▶ [Text excerpt]
☆ ☆ ☆ ☆
Vladimir Kulyukin
Autonomous Robots, No. 16, 2004
Summary
Human Robot interaction has become more and more
important in relevant activities with challenging tasks, from mining to space
walks, therefore tight integration of perception, language and vision are
important characteristics for cooperating in such environments, GUI interface
is not acceptable any longer. It is believed that everyday language is somehow
grounded in visually-guided activities and deep integration must be achieved at
this level. The system proposed is a speech method for commanding a robot in
performing certain grasping tasks (such as a “pepsi can”). To modes of
interaction are possible, local (when the robot and the operator are I each
others sight) and remote (which need the use of a camera to allow the human to
understand the robots environments). The proposed robot has a standard 3T
architecture, there are three tiers of functionality: deliberation, execution
and control. The execution ties (which receives from the deliberation tier the
inputs to be satisfied) is implemented with the Reactive Action Package (RAP)
☆ ☆ ☆ ☆
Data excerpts

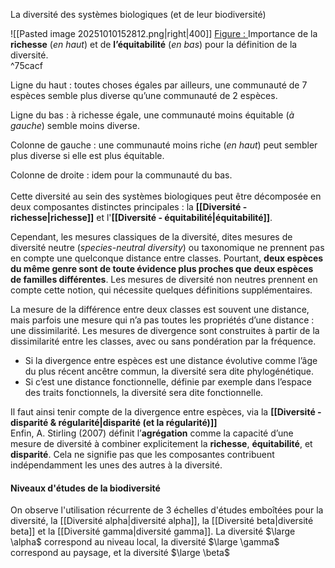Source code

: La diversité des systèmes biologiques (et de leur biodiversité)

![[Pasted image 20251010152812.png|right|400]]
<u>Figure : </u>Importance de la **richesse** (*en haut*) et de **l’équitabilité** (*en bas*) pour la définition de la diversité. 
<br> ^75cacf

Ligne du haut : toutes choses égales par ailleurs, une communauté de 7 espèces semble plus diverse qu’une communauté de 2 espèces. 
<br>

Ligne du bas : à richesse égale, une communauté moins équitable (*à gauche*) semble moins diverse. 
<br>

Colonne de gauche : une communauté moins
riche (*en haut*) peut sembler plus diverse si elle est plus équitable.
<br>

Colonne de droite : idem pour la communauté du bas.
<br>
<br>
Cette diversité au sein des systèmes biologiques peut être décomposée en deux composantes distinctes principales : la **[[Diversité - richesse|richesse]]** et l'**[[Diversité - équitabilité|équitabilité]]**.

Cependant, les mesures classiques de la diversité, dites mesures de diversité neutre (*species-neutral diversity*) ou taxonomique ne prennent pas en compte une quelconque distance entre classes.
Pourtant, **deux espèces du même genre sont de toute évidence plus proches que deux espèces de familles différentes**.
Les mesures de diversité non neutres prennent en compte cette notion, qui nécessite quelques définitions supplémentaires.

La mesure de la différence entre deux classes est souvent une distance, mais parfois une mesure qui n’a pas toutes les propriétés d’une distance : une dissimilarité. Les mesures de divergence sont construites à partir de la dissimilarité entre les classes, avec ou sans pondération par la fréquence.
- Si la divergence entre espèces est une distance évolutive comme l’âge du plus récent ancêtre commun, la diversité sera dite phylogénétique. 
- Si c’est une distance fonctionnelle, définie par exemple dans l’espace des traits fonctionnels, la diversité sera dite fonctionnelle.

Il faut ainsi tenir compte de la divergence entre espèces, via la **[[Diversité - disparité & régularité|disparité (et la régularité)]]**
<br>
Enfin, A. Stirling (2007) définit l’**agrégation** comme la capacité d’une mesure de diversité à combiner explicitement la **richesse**, **équitabilité**, et **disparité**. Cela ne signifie pas que les composantes contribuent indépendamment les unes des autres à la diversité.
<br>
#### Niveaux d'études de la biodiversité 

On observe l'utilisation récurrente de 3 échelles d'études emboîtées pour la diversité, la [[Diversité alpha|diversité alpha]], la [[Diversité beta|diversité beta]] et la [[Diversité gamma|diversité gamma]].
La diversité $\large \alpha$ correspond au niveau local, la diversité $\large \gamma$ correspond au paysage, et la diversité $\large \beta$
☆ ☆ ☆ ☆
▶ [Task statement] Render this sentence from the robot interaction summary in Spanish: "It is believed that everyday language is somehow grounded in visually-guided activities and deep integration must be achieved at this level."

▶ [Result of the task] Se cree que el lenguaje cotidiano está de algún modo fundamentado en actividades guiadas visualmente y que la integración profunda debe lograrse en este nivel.